Boeing was trying to persuade the U.S. government to fill a “fighter gap” in naval aviation this fighter gap has been growing for years, and been worsen by delays in production of new “carrier-variant” F-35C stealth fighter jets from Lockheed Martin.
The Motley Fool page said just last month, Aviation Week reported that the Navy has green-lighted a plan floated by Boeing to shore up the Navy’s fighter fleet with new “Advanced Super Hornet” fighter jets, also known as the “F/A-18XT” and “Block 3 Super Hornet,”.
Boeing’s Advanced Super Hornet is an upgrade of the company’s current F/A-18E/F fighter jets, the Boeing F/A-18E and F/A-18F Super Hornet are twin-engine carrier-capable multirole fighter aircraft variants based on the McDonnell Douglas F/A-18 Hornet.
Among the improvements that Motley Fool said was new design features “advanced network architecture” and “advanced cockpit displays” on the inside, while on the outside conformal fuel tanks adding 100 to 120 nautical miles to the plane’s range, and providing a stealthier radar profile.

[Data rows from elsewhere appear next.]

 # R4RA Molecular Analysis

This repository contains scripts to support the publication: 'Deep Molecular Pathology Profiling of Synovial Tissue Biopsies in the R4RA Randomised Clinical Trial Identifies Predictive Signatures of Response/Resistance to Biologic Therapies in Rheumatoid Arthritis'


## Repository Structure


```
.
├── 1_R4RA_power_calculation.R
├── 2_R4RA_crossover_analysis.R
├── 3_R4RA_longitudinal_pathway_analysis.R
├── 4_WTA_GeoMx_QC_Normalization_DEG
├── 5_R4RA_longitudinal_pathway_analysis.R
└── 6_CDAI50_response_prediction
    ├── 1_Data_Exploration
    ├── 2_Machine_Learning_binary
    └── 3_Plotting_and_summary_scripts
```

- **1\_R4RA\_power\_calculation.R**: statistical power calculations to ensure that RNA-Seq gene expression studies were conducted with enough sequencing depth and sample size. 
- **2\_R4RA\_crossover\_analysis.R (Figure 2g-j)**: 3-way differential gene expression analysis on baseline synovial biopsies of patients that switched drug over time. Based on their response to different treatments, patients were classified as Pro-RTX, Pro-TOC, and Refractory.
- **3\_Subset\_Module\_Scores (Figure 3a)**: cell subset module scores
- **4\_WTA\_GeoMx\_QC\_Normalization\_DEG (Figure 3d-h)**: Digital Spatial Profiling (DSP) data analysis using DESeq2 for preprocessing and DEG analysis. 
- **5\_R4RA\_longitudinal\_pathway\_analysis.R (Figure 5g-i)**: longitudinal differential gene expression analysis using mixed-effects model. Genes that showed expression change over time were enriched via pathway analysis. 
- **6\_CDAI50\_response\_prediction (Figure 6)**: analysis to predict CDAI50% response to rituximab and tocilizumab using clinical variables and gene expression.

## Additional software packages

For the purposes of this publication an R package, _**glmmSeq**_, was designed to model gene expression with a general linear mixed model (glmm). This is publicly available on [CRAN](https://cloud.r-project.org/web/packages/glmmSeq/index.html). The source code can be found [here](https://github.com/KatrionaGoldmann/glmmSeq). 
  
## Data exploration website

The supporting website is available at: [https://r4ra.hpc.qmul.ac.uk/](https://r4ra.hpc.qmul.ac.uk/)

Citing a “detailed blueprint” obtained from the U.S. Navy, Aviation Week reports that the Navy is planning to invest roughly $265 million upgrading F/A-18s to Boeing’s new design between 2019 and 2022. Boeing expects to have the Advanced Super Hornet design ready for action by 2019. Logically, this means that by 2019, the Navy will be able to make informed choices between buying pricier fifth-generation F-35Cs or buying cheaper F/A-18s equipped with Boeing’s new upgrades.